==== THE DATA

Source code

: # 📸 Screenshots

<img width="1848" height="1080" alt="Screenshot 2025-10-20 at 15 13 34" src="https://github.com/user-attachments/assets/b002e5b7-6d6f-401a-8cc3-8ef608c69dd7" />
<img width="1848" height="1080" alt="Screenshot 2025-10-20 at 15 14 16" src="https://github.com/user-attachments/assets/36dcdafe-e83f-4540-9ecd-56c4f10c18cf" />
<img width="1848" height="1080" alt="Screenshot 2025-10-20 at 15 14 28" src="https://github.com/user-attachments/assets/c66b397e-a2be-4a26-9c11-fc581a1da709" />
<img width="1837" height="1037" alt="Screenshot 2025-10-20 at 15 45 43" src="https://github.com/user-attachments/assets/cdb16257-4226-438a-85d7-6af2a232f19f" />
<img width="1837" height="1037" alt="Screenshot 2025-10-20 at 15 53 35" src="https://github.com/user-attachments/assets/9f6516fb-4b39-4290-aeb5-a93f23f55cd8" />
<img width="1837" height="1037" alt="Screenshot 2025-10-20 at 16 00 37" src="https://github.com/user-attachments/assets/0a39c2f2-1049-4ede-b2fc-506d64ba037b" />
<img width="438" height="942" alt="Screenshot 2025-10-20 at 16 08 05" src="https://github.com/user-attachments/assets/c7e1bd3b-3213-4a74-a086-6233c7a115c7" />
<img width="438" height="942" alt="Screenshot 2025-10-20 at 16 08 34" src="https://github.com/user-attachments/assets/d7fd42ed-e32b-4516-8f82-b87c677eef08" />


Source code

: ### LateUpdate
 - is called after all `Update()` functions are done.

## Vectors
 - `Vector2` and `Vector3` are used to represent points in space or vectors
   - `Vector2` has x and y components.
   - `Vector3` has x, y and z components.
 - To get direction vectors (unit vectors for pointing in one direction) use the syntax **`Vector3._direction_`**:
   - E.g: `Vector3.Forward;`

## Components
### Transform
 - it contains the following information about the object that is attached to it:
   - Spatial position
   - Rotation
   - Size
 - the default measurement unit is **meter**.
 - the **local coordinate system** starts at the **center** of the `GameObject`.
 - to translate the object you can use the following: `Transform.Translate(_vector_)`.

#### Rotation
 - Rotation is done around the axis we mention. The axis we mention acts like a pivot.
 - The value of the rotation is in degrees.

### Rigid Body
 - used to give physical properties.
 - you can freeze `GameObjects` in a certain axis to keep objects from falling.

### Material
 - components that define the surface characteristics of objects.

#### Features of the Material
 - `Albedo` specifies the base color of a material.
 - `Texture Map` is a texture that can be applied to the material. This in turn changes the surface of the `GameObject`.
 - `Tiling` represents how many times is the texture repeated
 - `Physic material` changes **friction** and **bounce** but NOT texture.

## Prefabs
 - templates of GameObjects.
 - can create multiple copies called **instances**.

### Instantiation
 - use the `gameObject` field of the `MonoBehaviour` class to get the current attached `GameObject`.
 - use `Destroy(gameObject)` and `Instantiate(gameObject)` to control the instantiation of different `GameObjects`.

========

- EXERCISE DIRECTIONS -
Could you quote every one of the items above verbatim, from start to finish?

- RESULT OF THE EXERCISE -
Source code

: # 📸 Screenshots

<img width="1848" height="1080" alt="Screenshot 2025-10-20 at 15 13 34" src="https://github.com/user-attachments/assets/b002e5b7-6d6f-401a-8cc3-8ef608c69dd7" />
<img width="1848" height="1080" alt="Screenshot 2025-10-20 at 15 14 16" src="https://github.com/user-attachments/assets/36dcdafe-e83f-4540-9ecd-56c4f10c18cf" />
<img width="1848" height="1080" alt="Screenshot 2025-10-20 at 15 14 28" src="https://github.com/user-attachments/assets/c66b397e-a2be-4a26-9c11-fc581a1da709" />
<img width="1837" height="1037" alt="Screenshot 2025-10-20 at 15 45 43" src="https://github.com/user-attachments/assets/cdb16257-4226-438a-85d7-6af2a232f19f" />
<img width="1837" height="1037" alt="Screenshot 2025-10-20 at 15 53 35" src="https://github.com/user-attachments/assets/9f6516fb-4b39-4290-aeb5-a93f23f55cd8" />
<img width="1837" height="1037" alt="Screenshot 2025-10-20 at 16 00 37" src="https://github.com/user-attachments/assets/0a39c2f2-1049-4ede-b2fc-506d64ba037b" />
<img width="438" height="942" alt="Screenshot 2025-10-20 at 16 08 05" src="https://github.com/user-attachments/assets/c7e1bd3b-3213-4a74-a086-6233c7a115c7" />
<img width="438" height="942" alt="Screenshot 2025-10-20 at 16 08 34" src="https://github.com/user-attachments/assets/d7fd42ed-e32b-4516-8f82-b87c677eef08" />


Source code

: ### LateUpdate
 - is called after all `Update()` functions are done.

## Vectors
 - `Vector2` and `Vector3` are used to represent points in space or vectors
   - `Vector2` has x and y components.
   - `Vector3` has x, y and z components.
 - To get direction vectors (unit vectors for pointing in one direction) use the syntax **`Vector3._direction_`**:
   - E.g: `Vector3.Forward;`

## Components
### Transform
 - it contains the following information about the object that is attached to it:
   - Spatial position
   - Rotation
   - Size
 - the default measurement unit is **meter**.
 - the **local coordinate system** starts at the **center** of the `GameObject`.
 - to translate the object you can use the following: `Transform.Translate(_vector_)`.

#### Rotation
 - Rotation is done around the axis we mention. The axis we mention acts like a pivot.
 - The value of the rotation is in degrees.

### Rigid Body
 - used to give physical properties.
 - you can freeze `GameObjects` in a certain axis to keep objects from falling.

### Material
 - components that define the surface characteristics of objects.

#### Features of the Material
 - `Albedo` specifies the base color of a material.
 - `Texture Map` is a texture that can be applied to the material. This in turn changes the surface of the `GameObject`.
 - `Tiling` represents how many times is the texture repeated
 - `Physic material` changes **friction** and **bounce** but NOT texture.

## Prefabs
 - templates of GameObjects.
 - can create multiple copies called **instances**.

### Instantiation
 - use the `gameObject` field of the `MonoBehaviour` class to get the current attached `GameObject`.
 - use `Destroy(gameObject)` and `Instantiate(gameObject)` to control the instantiation of different `GameObjects`.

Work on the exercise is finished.